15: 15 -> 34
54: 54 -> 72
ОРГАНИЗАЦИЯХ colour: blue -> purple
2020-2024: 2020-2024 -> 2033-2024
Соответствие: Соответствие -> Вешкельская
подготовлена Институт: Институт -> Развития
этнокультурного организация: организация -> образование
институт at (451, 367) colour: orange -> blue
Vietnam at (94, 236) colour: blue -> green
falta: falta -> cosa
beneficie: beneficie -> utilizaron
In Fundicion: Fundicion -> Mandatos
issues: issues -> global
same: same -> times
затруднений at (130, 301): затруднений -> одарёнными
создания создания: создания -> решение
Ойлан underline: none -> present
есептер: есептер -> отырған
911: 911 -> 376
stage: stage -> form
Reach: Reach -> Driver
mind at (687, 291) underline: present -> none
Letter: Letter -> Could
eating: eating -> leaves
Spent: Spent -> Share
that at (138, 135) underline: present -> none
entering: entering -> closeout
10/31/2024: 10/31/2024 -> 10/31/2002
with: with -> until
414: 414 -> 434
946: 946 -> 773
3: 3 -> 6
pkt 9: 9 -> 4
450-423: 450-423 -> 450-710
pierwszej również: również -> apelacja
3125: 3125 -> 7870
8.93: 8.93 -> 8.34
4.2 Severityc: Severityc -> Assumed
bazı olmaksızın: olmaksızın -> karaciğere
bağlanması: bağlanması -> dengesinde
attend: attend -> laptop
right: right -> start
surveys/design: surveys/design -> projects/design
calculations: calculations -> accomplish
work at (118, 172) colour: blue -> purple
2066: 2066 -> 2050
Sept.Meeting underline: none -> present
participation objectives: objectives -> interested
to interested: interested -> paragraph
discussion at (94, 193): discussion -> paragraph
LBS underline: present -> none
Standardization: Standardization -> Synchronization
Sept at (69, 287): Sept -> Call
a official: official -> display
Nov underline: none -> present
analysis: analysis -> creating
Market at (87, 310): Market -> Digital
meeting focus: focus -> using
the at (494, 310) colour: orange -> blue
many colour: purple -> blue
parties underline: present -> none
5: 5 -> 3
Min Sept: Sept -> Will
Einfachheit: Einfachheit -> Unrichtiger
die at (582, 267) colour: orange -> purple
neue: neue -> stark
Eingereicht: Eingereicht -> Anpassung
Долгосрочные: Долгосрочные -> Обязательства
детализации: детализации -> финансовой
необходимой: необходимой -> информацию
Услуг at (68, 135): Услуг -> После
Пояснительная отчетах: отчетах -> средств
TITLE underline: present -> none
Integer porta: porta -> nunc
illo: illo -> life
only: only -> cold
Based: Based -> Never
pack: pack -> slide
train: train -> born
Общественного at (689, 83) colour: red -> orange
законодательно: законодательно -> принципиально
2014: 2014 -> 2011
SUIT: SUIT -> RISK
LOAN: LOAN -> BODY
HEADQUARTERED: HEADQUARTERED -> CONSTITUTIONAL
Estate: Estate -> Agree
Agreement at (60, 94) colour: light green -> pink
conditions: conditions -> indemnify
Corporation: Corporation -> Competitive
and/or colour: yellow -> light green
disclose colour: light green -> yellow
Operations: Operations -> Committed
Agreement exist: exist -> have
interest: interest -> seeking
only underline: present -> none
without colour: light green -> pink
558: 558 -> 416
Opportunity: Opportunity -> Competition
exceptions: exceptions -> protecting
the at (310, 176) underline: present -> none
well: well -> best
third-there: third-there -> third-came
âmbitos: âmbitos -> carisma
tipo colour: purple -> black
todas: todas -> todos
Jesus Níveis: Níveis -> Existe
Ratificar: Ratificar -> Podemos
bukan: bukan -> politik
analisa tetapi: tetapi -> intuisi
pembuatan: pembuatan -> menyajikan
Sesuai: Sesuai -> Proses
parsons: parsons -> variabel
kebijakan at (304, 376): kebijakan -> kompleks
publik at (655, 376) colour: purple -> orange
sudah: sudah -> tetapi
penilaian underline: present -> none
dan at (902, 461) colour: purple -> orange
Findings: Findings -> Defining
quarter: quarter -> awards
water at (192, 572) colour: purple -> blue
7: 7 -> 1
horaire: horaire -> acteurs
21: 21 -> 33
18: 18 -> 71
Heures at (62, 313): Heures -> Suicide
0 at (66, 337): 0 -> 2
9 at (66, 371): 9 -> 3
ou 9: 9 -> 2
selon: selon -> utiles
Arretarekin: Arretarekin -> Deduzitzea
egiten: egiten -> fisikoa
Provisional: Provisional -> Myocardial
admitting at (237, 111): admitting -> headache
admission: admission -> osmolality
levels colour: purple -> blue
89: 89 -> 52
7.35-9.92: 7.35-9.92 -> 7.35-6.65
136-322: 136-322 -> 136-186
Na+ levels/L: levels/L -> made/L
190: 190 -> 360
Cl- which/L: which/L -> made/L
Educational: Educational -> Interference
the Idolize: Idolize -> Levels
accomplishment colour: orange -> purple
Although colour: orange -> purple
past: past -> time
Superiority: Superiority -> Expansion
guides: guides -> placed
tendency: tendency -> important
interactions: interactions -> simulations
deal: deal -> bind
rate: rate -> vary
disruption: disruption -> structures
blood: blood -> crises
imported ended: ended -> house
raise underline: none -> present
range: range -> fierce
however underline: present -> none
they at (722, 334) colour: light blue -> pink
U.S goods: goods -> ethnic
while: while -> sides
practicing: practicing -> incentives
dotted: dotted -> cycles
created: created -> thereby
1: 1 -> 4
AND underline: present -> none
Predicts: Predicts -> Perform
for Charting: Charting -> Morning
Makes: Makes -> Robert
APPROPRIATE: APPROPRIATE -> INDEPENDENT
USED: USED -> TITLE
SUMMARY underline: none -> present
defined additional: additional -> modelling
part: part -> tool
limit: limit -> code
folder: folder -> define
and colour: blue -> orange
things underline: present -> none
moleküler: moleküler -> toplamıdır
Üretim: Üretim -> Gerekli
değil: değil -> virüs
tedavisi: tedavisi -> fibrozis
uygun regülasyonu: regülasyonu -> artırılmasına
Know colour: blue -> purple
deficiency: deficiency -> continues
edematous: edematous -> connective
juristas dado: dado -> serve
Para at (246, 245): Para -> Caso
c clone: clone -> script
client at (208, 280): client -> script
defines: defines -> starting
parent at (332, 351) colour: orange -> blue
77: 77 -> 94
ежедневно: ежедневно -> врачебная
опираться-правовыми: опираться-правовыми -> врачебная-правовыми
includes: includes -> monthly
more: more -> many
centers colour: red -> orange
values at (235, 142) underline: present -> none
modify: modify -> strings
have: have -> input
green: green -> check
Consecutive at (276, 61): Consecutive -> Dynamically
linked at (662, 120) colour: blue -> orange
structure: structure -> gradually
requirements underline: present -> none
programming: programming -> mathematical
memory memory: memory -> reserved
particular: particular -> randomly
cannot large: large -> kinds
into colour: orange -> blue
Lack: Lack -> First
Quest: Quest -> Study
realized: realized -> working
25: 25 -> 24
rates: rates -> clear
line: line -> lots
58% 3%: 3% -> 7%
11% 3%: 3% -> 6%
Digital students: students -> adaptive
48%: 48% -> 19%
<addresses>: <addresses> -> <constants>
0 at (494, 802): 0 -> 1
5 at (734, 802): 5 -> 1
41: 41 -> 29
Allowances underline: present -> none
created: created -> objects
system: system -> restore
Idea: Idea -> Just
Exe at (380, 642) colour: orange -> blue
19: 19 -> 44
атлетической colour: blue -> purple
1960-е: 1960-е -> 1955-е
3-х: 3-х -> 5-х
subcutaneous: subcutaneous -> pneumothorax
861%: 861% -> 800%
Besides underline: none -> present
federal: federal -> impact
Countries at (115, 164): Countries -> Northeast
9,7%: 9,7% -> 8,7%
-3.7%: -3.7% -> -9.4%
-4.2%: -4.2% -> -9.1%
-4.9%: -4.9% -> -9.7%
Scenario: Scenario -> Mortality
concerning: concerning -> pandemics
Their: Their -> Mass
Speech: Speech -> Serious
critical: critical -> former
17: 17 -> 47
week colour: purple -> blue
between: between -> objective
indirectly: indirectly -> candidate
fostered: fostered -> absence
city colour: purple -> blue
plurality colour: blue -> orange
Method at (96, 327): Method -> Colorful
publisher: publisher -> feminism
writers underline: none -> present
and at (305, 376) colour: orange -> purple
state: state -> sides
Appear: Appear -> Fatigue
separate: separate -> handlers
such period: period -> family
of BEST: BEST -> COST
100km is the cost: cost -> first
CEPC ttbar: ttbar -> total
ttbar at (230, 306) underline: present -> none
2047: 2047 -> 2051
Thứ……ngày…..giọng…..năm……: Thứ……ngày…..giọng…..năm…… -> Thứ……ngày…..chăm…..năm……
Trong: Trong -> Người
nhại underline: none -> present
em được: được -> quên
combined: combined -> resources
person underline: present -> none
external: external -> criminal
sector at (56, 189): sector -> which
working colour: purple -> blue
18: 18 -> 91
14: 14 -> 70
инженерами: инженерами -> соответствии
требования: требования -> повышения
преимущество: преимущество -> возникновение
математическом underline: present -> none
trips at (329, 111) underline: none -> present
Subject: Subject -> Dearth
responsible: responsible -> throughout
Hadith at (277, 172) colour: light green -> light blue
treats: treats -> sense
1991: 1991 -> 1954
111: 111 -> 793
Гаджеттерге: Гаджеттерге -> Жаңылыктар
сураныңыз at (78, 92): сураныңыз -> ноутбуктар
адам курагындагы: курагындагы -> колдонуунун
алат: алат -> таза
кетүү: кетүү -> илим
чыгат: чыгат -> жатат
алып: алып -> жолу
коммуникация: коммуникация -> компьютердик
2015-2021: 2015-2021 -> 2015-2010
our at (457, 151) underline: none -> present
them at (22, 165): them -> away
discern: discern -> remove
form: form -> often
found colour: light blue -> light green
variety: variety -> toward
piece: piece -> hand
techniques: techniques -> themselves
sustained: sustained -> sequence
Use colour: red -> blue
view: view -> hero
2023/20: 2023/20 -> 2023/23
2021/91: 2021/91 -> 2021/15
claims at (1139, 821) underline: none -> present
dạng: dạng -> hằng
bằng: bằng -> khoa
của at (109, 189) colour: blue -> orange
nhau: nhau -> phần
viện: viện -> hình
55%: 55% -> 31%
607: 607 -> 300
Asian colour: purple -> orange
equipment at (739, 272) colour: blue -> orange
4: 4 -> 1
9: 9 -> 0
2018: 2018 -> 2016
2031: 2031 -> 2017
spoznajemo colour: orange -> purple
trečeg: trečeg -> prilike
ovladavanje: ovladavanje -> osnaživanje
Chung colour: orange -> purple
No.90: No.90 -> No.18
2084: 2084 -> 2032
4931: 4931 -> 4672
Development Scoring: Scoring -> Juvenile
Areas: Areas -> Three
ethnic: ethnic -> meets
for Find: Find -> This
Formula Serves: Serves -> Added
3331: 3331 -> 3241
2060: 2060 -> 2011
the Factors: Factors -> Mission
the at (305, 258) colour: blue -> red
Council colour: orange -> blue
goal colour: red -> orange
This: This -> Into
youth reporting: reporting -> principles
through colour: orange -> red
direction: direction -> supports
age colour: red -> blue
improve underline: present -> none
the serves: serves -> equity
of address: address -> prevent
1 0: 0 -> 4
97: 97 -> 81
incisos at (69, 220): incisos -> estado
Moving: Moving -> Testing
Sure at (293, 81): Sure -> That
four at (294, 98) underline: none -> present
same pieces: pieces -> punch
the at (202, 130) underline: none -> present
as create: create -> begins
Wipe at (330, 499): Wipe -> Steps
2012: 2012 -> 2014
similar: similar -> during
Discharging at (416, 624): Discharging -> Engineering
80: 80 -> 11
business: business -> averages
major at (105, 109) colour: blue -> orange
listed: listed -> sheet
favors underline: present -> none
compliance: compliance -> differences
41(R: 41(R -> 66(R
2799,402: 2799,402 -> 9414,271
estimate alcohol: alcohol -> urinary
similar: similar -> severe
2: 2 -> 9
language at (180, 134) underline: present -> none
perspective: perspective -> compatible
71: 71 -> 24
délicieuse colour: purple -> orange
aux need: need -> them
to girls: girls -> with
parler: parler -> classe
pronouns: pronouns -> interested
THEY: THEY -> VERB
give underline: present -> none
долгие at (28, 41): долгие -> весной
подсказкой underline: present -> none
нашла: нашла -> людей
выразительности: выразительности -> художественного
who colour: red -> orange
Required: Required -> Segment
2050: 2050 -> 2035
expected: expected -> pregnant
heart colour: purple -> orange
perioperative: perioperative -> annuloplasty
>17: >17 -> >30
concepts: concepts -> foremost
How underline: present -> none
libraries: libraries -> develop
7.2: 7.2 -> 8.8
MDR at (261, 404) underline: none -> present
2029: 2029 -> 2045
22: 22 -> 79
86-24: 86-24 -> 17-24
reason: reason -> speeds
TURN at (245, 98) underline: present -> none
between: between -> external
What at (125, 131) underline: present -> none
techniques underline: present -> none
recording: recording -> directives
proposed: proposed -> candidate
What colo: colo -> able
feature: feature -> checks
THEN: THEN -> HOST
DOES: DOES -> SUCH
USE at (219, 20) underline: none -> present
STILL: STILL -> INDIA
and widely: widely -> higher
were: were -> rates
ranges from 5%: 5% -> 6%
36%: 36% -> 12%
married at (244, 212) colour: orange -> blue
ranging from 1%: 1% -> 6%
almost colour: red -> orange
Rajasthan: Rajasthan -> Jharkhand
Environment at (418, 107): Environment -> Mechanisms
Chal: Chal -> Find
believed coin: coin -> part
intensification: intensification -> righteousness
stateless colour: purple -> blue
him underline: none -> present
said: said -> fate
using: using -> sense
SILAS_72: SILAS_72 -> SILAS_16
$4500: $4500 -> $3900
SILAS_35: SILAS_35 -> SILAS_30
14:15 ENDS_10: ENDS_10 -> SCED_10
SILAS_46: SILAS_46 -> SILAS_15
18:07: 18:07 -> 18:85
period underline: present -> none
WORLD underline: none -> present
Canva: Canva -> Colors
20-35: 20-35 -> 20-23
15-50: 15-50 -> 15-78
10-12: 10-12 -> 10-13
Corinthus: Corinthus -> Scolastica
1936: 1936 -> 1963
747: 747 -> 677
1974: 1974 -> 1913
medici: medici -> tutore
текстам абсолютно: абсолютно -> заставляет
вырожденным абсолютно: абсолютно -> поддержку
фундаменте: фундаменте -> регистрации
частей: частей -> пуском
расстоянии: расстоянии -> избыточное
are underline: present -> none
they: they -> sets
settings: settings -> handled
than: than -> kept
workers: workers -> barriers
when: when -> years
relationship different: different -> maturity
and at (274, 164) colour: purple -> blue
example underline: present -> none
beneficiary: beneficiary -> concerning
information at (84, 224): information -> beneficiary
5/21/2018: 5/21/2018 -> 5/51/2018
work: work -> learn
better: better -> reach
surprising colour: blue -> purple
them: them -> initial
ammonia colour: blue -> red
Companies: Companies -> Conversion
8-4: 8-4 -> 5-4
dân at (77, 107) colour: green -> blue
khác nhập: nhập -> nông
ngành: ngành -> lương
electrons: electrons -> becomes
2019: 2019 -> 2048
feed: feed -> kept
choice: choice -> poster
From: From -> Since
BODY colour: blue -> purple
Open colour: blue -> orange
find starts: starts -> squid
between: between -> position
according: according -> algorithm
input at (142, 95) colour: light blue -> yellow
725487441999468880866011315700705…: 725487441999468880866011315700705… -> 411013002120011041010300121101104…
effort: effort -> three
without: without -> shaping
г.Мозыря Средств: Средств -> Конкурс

────────────────

▶ **TASK INSTRUCTIONS**
Copy the material word for word, from its first line through the line that contains "to interested: interested -> paragraph", and include that line.

▶ **REPLY TO THE EXERCISE**
15: 15 -> 34
54: 54 -> 72
ОРГАНИЗАЦИЯХ colour: blue -> purple
2020-2024: 2020-2024 -> 2033-2024
Соответствие: Соответствие -> Вешкельская
подготовлена Институт: Институт -> Развития
этнокультурного организация: организация -> образование
институт at (451, 367) colour: orange -> blue
Vietnam at (94, 236) colour: blue -> green
falta: falta -> cosa
beneficie: beneficie -> utilizaron
In Fundicion: Fundicion -> Mandatos
issues: issues -> global
same: same -> times
затруднений at (130, 301): затруднений -> одарёнными
создания создания: создания -> решение
Ойлан underline: none -> present
есептер: есептер -> отырған
911: 911 -> 376
stage: stage -> form
Reach: Reach -> Driver
mind at (687, 291) underline: present -> none
Letter: Letter -> Could
eating: eating -> leaves
Spent: Spent -> Share
that at (138, 135) underline: present -> none
entering: entering -> closeout
10/31/2024: 10/31/2024 -> 10/31/2002
with: with -> until
414: 414 -> 434
946: 946 -> 773
3: 3 -> 6
pkt 9: 9 -> 4
450-423: 450-423 -> 450-710
pierwszej również: również -> apelacja
3125: 3125 -> 7870
8.93: 8.93 -> 8.34
4.2 Severityc: Severityc -> Assumed
bazı olmaksızın: olmaksızın -> karaciğere
bağlanması: bağlanması -> dengesinde
attend: attend -> laptop
right: right -> start
surveys/design: surveys/design -> projects/design
calculations: calculations -> accomplish
work at (118, 172) colour: blue -> purple
2066: 2066 -> 2050
Sept.Meeting underline: none -> present
participation objectives: objectives -> interested
to interested: interested -> paragraph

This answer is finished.